Three years after the first online game reached China, a list of the five most popular Chinese-made online games, as selected by about 180,000 players, was released Thursday.

"The one who is able to develop its own games will win the game in the future," said Chen Tianqiao, CEO of the Shanda Networking.

His company, a leading online game provider, was well known for distributing the Korean online game "Legend", but promoted its own "The World of Legend" last year, which has become one of the five most popular domestic games.

Chinese Internet service providers, like Netease and Sohu, also eye domestically developed online gaming.

Last year Netease saw success with its "A Chinese Odyssey Online II," and in January it launched a new one, "A Chinese Odyssey Magic", as an ambitious move this year.

According to Netease's finance report of the third quarter last year, online gaming produced US$6.8 million US$, or 38.42 percent of the company's operating revenue.

China's online gaming industry reported a sales revenue of 1.3 billion yuan (about US$157 million) in 2003 with more than13.8 million online players, said the report issued by the China Game Publisher Association (CGPA) and the US-based research firm International Data Corporation (IDC) on Jan. 15.

However, Korean online games have taken up some 70 percent of the market shares while homebred ones occupied 10 percent.

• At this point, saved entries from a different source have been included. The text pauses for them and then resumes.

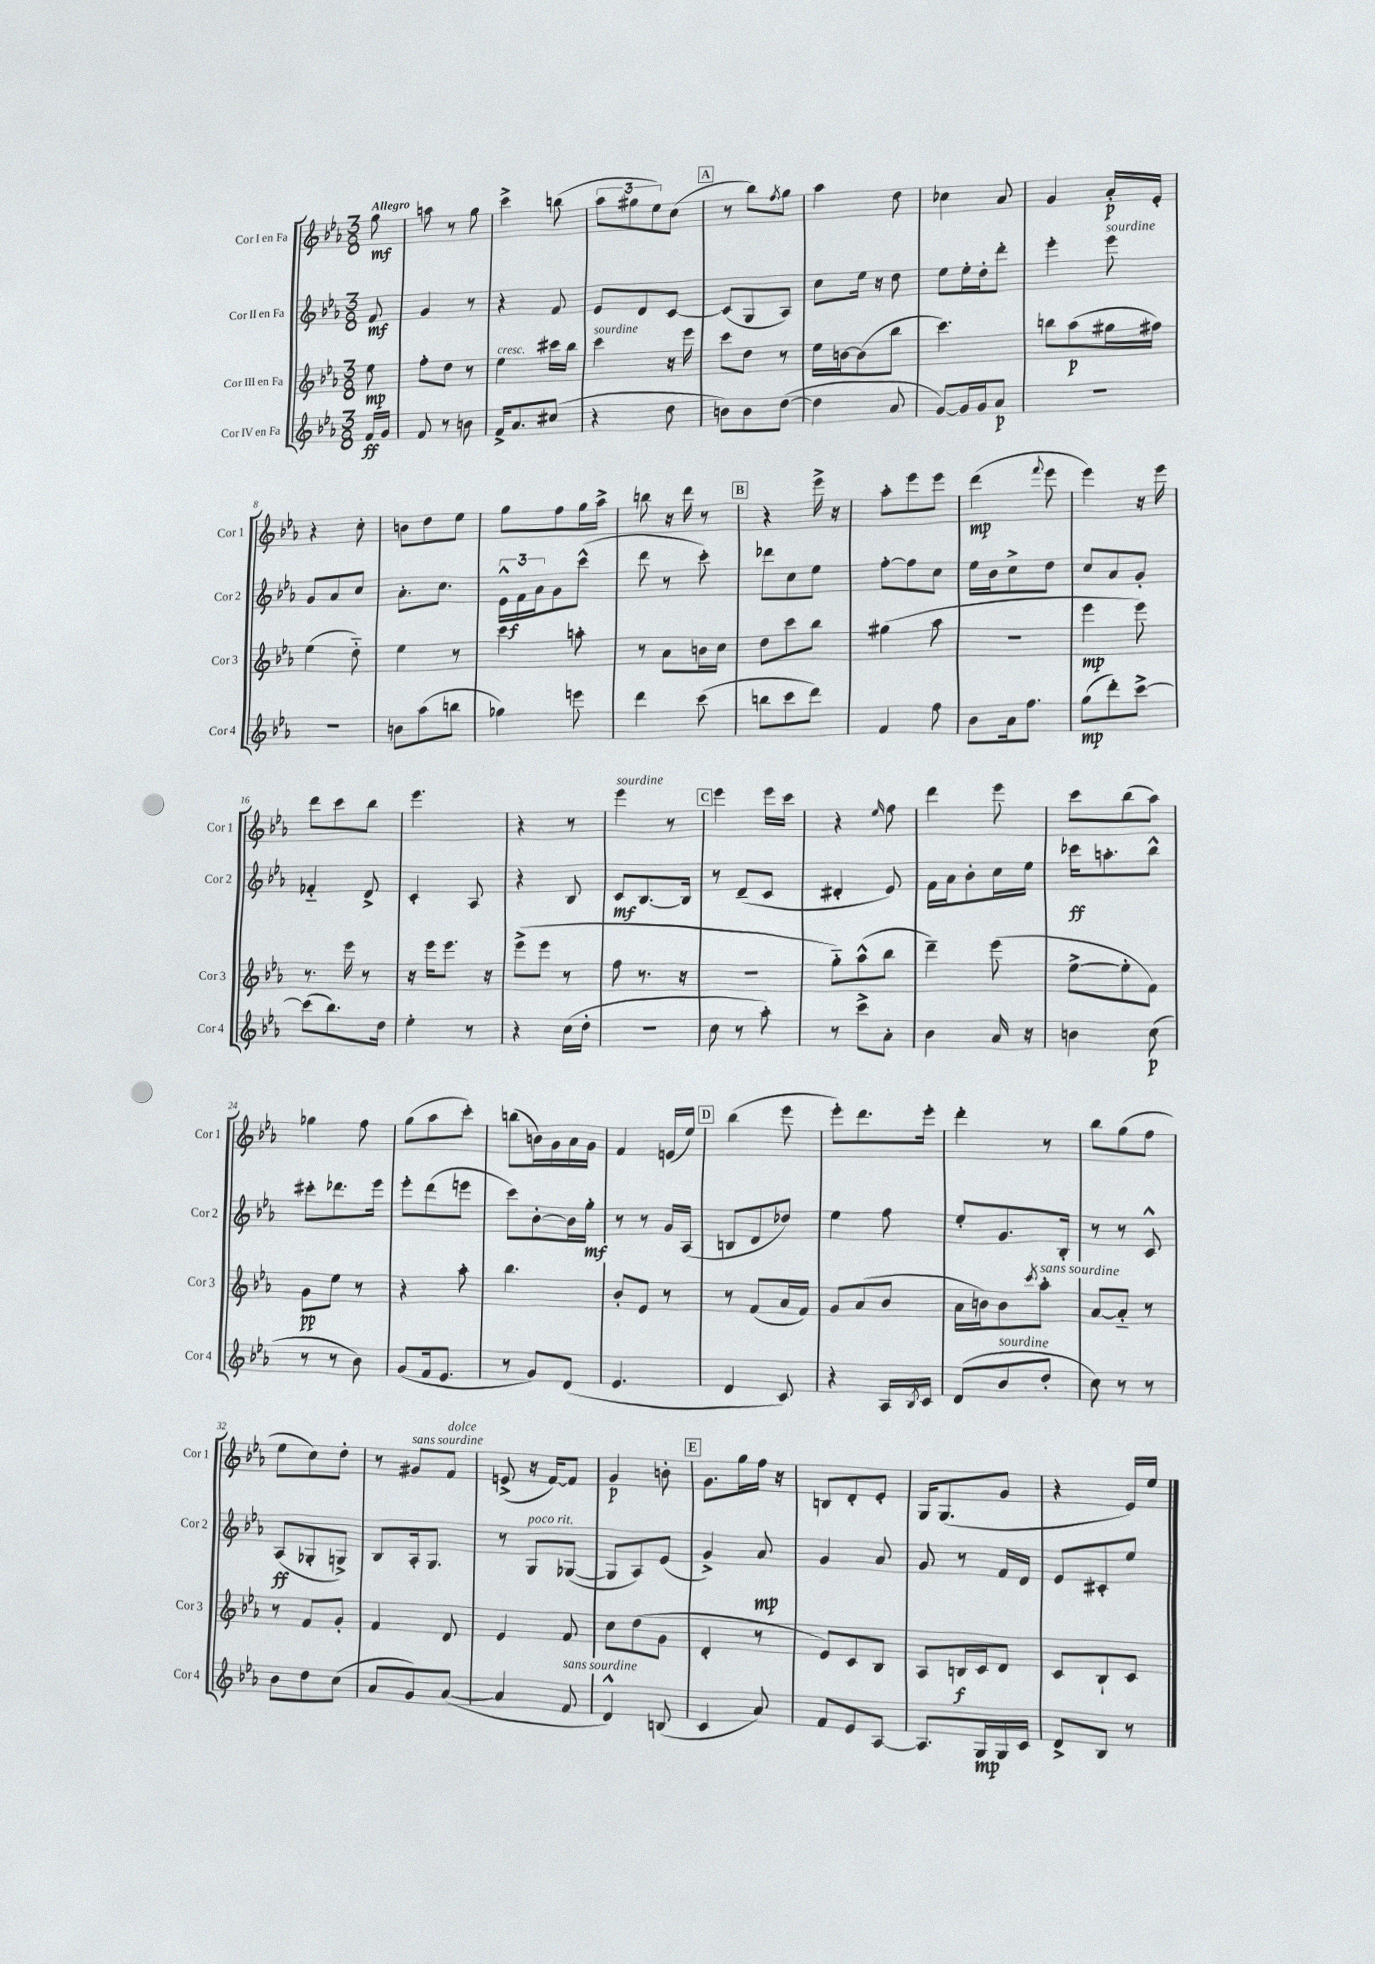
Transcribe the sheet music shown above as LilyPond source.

<<
\new StaffGroup <<
\new Staff = "s0" \with { instrumentName = "Cor I en Fa" shortInstrumentName = "Cor 1" } {
    \clef treble \key ees \major \numericTimeSignature \time 3/8 \partial 8 \tempo "Allegro"
    g''8\mf |
    a''8 r8 g''8 |
    c'''4-> b''8( |
    \tuplet 3/2 { aes''8 gis''8 ees''8) } c''8( |
    \mark \markup { \box "A" } r8 bes''8) \acciaccatura { f''8 } g''8 |
    aes''4 d''8 |
    ces''4 aes'8 |
    g'4 aes'16-.\p ees'16-. |
    r4 c''8-. |
    b'8 d''8 ees''8 |
    g''8 f''8 g''16 aes''16-> |
    b''8 r16 d'''16 r8 |
    \mark \markup { \box "B" } r4 ees'''16-> r16 |
    aes''8-. ees'''8 ees'''8 |
    d'''4\mp( \appoggiatura { f'''8 } ees'''8 |
    ees'''4) r16 ees'''16 |
    d'''8 c'''8 bes''8 |
    ees'''4. |
    r4 r8 |
    ees'''4^\markup { \italic "sourdine" } r8 |
    \mark \markup { \box "C" } ees'''4 ees'''16 c'''16 |
    r4 \grace { ees''16 } f''8 |
    d'''4 ees'''8 |
    c'''8 bes''8( aes''8) |
    ges''4 f''8 |
    g''8( aes''8 c'''8-.) |
    b''8( b'16) g'16 aes'16 g'16 |
    f'4 e'16( ees''16) |
    \mark \markup { \box "D" } bes''4( ees'''8 |
    ees'''8-.) d'''8. ees'''16-. |
    d'''4-. r8 |
    bes''8 g''8( f''8 |
    ees''8 c''8) d''8-. |
    r8 gis'8^\markup { \italic "sans sourdine" } f'8^\markup { \italic "dolce" } |
    e'8->( r16 f'16~) f'8 |
    g'4\p b'8-. |
    \mark \markup { \box "E" } g'8. g''16 f''16 r16 |
    b8 d'8-. ees'8-. |
    g16 g8.( g'8 |
    r4 ees'16) ees''16 \bar "|." |
}
\new Staff = "s1" \with { instrumentName = "Cor II en Fa" shortInstrumentName = "Cor 2" } {
    \clef treble \key ees \major \numericTimeSignature \time 3/8 \partial 8
    f'8\mf |
    g'4 r8 |
    r4 f'8 |
    ees'8 d'8 c'8~ |
    \mark \markup { \box "A" } c'8( g8 aes8) |
    c''8 ees''16 r16 d''8 |
    ees''8 ees''16-. d''16-. d'''8-. |
    ees'''4-. ees'''8^\markup { \italic "sourdine" } |
    g'8 aes'8 c''8 |
    aes'8.-. c''8. |
    \tuplet 3/2 { ees'16-^ f'16\f aes'16 } g'8 c'''8-^( |
    d'''8 r8 c'''8-.) |
    \mark \markup { \box "B" } des'''8 c''8 ees''8 |
    f''8~-. f''8 c''8 |
    ees''16 bes'16 c''8-> d''8 |
    c''8 aes'8 g'8-. |
    fes'4-_ d'8-> |
    c'4-. aes8 |
    r4 bes8 |
    c'8\mf bes8.~ bes16 |
    \mark \markup { \box "C" } r8 d'8--( c'8 |
    dis'4-. ees'8) |
    f'16 aes'16 bes'8-. c''16 ees''16 |
    ces'''16\ff a''8.-. bes''8-^ |
    cis'''8-. des'''8. ees'''16 |
    ees'''8-. d'''8( e'''8 |
    c'''8) bes'8~-. bes'16 g''16-.\mf |
    r8 r8 g'16 aes16( |
    \mark \markup { \box "D" } b8 d'8 des''8) |
    ees''4 f''8 |
    ees''8-. g'8. bes16-. |
    r8 r8 c'8-^ |
    aes8\ff( ges8-. g8->) |
    bes8 aes16-. g8. |
    r8 g8^\markup { \italic "poco rit." } ges8~( |
    ges8 aes8) ees'8( |
    \mark \markup { \box "E" } g'4->) aes'8\mp |
    g'4 aes'8 |
    g'8 r8 f'16 d'16 |
    ees'8 cis'8-. ees''8 \bar "|." |
}
\new Staff = "s2" \with { instrumentName = "Cor III en Fa" shortInstrumentName = "Cor 3" } {
    \clef treble \key ees \major \numericTimeSignature \time 3/8 \partial 8
    ees''8\mp |
    f''8-. d''8 r8 |
    ees''4^\markup { \italic "cresc." } cis'''16 bes''16 |
    c'''4^\markup { \italic "sourdine" } r16 ees'''16 |
    \mark \markup { \box "A" } c'''8 d''8 r8 |
    ees''16 b'16~ b'8( bes''8 |
    c'''4.) |
    b''8 aes''8\p( gis''16 fis''16) |
    ees''4( d''8-_) |
    ees''4 r8 |
    c'''4 a''8-. |
    r8 aes'8 b'16 c''16 |
    \mark \markup { \box "B" } d''8 c'''8 bes''8 |
    gis''4( aes''8 |
    R4. |
    ees'''4\mp ees'''8) |
    r8. ees'''16 r8 |
    r16 ees'''16 ees'''8. r16 |
    ees'''8->( ees'''8 r8 |
    f''8 r8. r16 |
    \mark \markup { \box "C" } R4. |
    g''8-_) aes''8-^( bes''8 |
    d'''4--) ees'''8( |
    ees''8~-> ees''8-. f'8) |
    g'8\pp ees''8 r8 |
    r4 aes''8-. |
    bes''4. |
    bes'8-. ees'8 r8 |
    \mark \markup { \box "D" } r8 f'8( aes'16 f'16) |
    g'8 aes'8( bes'8 |
    aes'16 b'16) b'8 \acciaccatura { c'''8 } aes''8-.^\markup { \italic "sans sourdine" } |
    aes'8~ aes'8-_ r8 |
    r8 f'8 g'8-. |
    f'4 d'8 |
    ees'4 f'8 |
    c''8 d''8( g'8 |
    \mark \markup { \box "E" } d'4-. r8 |
    ees'8) c'8 bes8 |
    aes8 b16\f c'16 d'8 |
    c'8 bes8-! c'8 \bar "|." |
}
\new Staff = "s3" \with { instrumentName = "Cor IV en Fa" shortInstrumentName = "Cor 4" } {
    \clef treble \key ees \major \numericTimeSignature \time 3/8 \partial 8
    f'16\ff g'16 |
    f'8 r8 b'8 |
    f'16-> aes'8. cis''8( |
    r4 d''8 |
    \mark \markup { \box "A" } b'8) b'8 d''8~( |
    d''4 aes'8 |
    g'8~) g'16 g'16 aes'8\p |
    R4. |
    R4. |
    b'8 aes''8( b''8 |
    ges''4) e'''8 |
    d'''4 c'''8( |
    \mark \markup { \box "B" } b''8 c'''8 d'''8) |
    f'4 f''8 |
    bes'8 aes'16 f''8. |
    g''8\mp( d'''8-.) c'''8~-> |
    c'''8( bes''8.) d''16 |
    ees''4-. r8 |
    r4 c''16( d''16-. |
    R4. |
    \mark \markup { \box "C" } c''8 r8 aes''8-.) |
    r8 c'''8-> aes'8-. |
    bes'4 aes'16 r16 |
    b'4 c''8\p( |
    r8 r8 bes'8) |
    g'8( f'16 ees'8. |
    r8 g'8) d'8( |
    ees'4. |
    \mark \markup { \box "D" } d'4 c'8) |
    r4 aes16 \acciaccatura { bes8 } c'16 |
    d'8( bes'8^\markup { \italic "sourdine" } d''8-. |
    c''8) r8 r8 |
    bes'8 d''8 c''8( |
    aes'8 g'8) aes'8~( |
    aes'4 f'8^\markup { \italic "sans sourdine" } |
    d'4-^) b8( |
    \mark \markup { \box "E" } c'4 aes'8) |
    f'8 ees'8 aes8~ |
    aes8. g16\mp g16 c'16 |
    d'8-> bes8 r8 \bar "|." |
}
>>
>>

Shanda Networking has just reached an agreement with Korean game maker ACTOZ, the producer of Legend, after more than a year of negotiation about the game's operating authorization in China.

This roused discussion in the industry about how to cooperate with foreign counterparts and develop the country's own games, said Kou Xiaowei, deputy director of the Audio-Visual & Electronic Publication Management Department under the State Administration of Press and Publication.

"More and more domestic companies have realized that they have to research and develop their own games so as to compete with foreign firms," Kou said.

Chinese online game makers have their own advantage against foreigners, said Wang Jinbo, general manager of the Taiwan-based Soft-World International Corp. "Our products have cultural proximity with customers."

Players began to pay to play the first homebred online game "Legend of Knights Online" since December last year but the number of players has not reduced but continued rising from 70,000 to 80,000 now.

The success of "Legend of Knights Online" was attributed to its story line based on popular Chinese martial arts and Chinese-style love affairs, similar to the story told in the Oscar winning "Crouching Tiger, Hidden Dragon".

Chinese players are more fascinated by the "Xia," or Chinese knights, than "monsters and soldiers" often seen in overseas games, said Chen Wen, consultant with CCID Consulting Co. Ltd.

One third of the online games in China have a similar story line with Legend of Knights Online, he said.

Origin Systems' Ultima Online has not been as popular with Chinese as in the United States though it reached here in years.

Domestic game designers become popular while companies are eager for high-quality and creative original works.

Tianqing Digital, a local game maker, launched a game designing contest on Jan. 6, setting up a prize of 1.2 million yuan to headhunt good designers.